▶ **What to work on**
Whenever the word "lines" appears in a line of the listing, copy that line.

########

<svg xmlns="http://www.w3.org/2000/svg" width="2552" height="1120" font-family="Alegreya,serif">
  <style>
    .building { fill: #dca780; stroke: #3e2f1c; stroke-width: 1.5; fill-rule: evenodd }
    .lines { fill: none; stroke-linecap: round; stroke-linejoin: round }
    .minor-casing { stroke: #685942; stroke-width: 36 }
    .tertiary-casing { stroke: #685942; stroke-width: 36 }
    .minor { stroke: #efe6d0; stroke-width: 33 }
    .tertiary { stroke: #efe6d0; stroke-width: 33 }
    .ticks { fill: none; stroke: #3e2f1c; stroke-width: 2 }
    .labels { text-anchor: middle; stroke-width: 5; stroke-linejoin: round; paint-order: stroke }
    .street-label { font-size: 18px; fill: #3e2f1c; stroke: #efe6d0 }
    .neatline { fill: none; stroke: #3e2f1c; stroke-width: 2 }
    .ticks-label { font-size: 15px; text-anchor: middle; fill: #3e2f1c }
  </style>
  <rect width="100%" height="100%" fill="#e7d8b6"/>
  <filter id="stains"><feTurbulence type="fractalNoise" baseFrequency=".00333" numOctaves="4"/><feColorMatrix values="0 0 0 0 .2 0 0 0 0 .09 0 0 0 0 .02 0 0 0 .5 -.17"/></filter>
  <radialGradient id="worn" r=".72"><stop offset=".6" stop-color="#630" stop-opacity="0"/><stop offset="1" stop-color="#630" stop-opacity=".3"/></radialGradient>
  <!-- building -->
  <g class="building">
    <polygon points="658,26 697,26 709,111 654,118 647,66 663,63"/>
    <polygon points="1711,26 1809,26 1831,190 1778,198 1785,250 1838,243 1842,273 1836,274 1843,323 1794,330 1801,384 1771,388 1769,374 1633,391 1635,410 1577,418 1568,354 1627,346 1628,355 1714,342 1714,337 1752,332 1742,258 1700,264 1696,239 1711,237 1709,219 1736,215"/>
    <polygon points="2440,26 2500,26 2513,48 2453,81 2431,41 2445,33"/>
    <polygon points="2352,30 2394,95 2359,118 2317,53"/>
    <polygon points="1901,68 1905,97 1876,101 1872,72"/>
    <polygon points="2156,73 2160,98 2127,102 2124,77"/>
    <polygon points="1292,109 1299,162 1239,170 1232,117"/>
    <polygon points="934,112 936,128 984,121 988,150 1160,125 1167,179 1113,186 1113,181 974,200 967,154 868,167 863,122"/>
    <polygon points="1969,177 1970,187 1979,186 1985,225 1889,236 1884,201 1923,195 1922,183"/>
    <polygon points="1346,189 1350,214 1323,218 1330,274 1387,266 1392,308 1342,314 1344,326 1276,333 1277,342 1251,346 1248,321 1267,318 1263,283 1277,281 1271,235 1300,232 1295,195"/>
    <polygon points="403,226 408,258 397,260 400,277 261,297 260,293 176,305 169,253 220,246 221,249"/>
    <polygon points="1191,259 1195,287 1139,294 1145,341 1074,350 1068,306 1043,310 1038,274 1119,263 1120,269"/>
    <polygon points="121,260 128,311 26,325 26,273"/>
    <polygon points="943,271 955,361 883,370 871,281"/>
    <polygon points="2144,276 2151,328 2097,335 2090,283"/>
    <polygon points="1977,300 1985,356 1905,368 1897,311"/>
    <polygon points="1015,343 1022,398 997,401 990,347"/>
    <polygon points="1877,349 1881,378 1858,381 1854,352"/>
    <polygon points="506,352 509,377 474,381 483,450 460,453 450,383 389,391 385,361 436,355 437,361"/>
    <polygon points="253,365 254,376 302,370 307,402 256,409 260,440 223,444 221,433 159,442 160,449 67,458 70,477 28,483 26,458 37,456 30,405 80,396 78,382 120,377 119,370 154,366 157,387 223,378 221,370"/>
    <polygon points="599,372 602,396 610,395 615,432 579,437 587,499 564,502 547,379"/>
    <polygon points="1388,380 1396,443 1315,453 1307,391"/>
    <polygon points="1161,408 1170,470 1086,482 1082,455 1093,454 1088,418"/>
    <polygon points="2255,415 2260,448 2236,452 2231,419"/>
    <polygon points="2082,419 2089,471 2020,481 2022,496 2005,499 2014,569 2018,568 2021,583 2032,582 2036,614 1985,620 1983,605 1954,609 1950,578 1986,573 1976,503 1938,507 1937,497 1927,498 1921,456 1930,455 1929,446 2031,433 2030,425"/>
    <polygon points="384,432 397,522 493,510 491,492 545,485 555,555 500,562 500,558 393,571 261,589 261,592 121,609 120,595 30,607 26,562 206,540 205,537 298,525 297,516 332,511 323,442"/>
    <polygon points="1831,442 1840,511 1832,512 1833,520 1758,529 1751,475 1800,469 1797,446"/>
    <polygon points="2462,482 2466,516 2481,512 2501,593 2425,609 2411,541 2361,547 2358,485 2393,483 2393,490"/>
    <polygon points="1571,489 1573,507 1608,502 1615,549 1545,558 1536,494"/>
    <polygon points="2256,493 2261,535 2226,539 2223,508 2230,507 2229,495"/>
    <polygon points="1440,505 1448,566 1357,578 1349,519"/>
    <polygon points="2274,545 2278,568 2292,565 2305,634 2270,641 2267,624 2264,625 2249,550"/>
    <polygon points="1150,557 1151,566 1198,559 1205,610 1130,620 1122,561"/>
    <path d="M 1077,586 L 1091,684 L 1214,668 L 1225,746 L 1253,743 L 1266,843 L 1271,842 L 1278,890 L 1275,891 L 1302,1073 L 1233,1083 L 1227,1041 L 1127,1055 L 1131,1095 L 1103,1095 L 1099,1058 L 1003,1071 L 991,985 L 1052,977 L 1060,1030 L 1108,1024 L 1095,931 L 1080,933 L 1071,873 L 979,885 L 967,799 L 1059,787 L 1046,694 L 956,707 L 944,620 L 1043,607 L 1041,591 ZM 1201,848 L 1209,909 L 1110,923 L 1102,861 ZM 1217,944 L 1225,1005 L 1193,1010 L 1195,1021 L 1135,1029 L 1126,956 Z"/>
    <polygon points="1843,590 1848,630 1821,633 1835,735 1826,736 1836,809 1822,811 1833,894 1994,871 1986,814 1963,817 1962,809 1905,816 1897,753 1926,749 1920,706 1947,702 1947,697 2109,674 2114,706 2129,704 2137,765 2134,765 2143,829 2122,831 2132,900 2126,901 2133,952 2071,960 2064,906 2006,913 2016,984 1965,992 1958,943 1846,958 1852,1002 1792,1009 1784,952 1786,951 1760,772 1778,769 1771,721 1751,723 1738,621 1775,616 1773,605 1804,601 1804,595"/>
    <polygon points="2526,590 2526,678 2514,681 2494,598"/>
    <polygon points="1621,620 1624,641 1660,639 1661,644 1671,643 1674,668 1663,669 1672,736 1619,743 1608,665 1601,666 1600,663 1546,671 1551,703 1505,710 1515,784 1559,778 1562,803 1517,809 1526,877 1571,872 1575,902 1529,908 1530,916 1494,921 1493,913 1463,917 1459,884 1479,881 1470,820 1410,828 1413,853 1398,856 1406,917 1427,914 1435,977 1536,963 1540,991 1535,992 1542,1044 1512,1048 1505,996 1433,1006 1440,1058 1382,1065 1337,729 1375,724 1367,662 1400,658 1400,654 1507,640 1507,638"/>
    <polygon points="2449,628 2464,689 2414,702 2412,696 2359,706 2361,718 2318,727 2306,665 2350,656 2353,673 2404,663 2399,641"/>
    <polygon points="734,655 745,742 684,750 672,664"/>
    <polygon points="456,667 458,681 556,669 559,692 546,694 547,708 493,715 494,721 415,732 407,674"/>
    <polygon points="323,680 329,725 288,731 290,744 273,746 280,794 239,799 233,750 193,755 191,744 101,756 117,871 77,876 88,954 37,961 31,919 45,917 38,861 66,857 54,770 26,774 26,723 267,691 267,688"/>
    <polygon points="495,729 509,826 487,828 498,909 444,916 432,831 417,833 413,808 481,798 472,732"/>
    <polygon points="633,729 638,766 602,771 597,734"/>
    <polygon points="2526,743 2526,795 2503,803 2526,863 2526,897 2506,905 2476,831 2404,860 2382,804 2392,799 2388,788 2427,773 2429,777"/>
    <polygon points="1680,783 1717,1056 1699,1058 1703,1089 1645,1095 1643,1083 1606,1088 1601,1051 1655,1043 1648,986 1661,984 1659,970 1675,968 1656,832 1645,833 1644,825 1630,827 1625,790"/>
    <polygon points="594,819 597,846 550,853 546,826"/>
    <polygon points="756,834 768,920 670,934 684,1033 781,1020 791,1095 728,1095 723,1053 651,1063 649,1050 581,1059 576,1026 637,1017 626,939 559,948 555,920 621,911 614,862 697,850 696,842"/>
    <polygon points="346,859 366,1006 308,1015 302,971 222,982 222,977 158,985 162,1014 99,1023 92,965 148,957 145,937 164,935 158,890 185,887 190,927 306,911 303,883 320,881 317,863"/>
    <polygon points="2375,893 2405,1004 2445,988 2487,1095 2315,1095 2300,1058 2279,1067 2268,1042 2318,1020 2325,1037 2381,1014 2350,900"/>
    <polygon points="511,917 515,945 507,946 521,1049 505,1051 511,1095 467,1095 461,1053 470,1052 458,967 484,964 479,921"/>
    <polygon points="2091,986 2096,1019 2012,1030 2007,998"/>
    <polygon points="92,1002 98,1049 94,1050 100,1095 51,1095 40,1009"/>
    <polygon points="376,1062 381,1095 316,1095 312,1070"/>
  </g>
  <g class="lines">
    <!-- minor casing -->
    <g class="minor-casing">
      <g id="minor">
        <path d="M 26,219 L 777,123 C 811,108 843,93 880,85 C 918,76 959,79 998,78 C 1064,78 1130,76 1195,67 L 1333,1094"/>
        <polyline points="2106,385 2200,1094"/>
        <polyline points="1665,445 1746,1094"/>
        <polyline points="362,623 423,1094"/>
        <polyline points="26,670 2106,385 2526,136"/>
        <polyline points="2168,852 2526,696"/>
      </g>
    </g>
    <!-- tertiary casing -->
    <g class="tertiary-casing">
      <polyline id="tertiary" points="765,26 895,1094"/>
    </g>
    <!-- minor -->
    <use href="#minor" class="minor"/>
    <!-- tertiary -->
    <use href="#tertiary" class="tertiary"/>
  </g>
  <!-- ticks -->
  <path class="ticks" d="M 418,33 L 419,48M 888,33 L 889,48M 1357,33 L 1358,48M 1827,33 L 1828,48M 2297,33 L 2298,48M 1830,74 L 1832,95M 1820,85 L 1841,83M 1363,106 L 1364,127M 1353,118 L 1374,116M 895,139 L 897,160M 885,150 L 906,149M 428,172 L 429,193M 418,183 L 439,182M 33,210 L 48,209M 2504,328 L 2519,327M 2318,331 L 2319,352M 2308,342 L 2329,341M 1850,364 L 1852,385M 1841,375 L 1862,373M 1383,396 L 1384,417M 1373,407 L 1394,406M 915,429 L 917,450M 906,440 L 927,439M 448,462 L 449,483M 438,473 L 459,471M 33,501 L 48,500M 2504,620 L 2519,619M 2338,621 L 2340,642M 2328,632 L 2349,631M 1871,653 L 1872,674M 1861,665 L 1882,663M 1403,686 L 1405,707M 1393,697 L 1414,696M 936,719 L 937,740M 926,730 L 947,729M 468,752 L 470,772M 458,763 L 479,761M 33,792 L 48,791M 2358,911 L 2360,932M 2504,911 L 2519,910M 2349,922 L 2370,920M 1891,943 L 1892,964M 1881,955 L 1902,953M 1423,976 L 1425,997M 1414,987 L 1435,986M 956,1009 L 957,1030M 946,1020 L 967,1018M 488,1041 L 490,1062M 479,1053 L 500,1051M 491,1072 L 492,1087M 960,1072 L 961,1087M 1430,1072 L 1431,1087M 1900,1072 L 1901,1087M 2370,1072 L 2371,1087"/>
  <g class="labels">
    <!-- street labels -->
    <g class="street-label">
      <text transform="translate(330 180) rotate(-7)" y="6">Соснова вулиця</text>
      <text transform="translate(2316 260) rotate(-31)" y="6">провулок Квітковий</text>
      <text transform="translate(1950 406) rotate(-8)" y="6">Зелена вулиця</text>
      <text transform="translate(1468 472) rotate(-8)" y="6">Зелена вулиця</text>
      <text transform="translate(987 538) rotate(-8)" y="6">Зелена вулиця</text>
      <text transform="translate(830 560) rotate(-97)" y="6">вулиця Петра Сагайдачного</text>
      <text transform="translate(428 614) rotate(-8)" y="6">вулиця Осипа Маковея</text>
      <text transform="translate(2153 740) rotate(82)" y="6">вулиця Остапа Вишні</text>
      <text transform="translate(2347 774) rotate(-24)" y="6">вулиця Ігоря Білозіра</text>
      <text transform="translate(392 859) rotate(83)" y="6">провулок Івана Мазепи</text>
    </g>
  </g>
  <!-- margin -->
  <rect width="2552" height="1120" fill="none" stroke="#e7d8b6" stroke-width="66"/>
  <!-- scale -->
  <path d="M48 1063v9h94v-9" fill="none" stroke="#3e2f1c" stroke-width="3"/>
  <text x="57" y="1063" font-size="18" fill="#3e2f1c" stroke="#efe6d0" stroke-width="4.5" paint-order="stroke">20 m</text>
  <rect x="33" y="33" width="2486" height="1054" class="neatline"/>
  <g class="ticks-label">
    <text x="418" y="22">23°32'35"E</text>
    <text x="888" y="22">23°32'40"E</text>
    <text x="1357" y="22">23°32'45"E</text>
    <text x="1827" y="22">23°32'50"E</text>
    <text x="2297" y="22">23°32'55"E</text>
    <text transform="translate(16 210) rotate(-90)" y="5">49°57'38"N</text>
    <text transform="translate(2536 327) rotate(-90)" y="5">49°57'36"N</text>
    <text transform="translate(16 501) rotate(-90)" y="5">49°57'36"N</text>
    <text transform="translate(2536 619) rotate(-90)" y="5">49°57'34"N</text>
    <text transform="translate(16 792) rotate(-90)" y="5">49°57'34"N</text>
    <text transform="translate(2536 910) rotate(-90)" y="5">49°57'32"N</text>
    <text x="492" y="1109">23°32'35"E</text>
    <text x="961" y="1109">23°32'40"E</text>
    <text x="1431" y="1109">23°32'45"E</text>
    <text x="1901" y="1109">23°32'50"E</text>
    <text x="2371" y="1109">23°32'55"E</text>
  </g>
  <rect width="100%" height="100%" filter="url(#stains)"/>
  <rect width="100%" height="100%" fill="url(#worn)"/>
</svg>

########

▶ **Exercise output**
    .lines { fill: none; stroke-linecap: round; stroke-linejoin: round }
  <g class="lines">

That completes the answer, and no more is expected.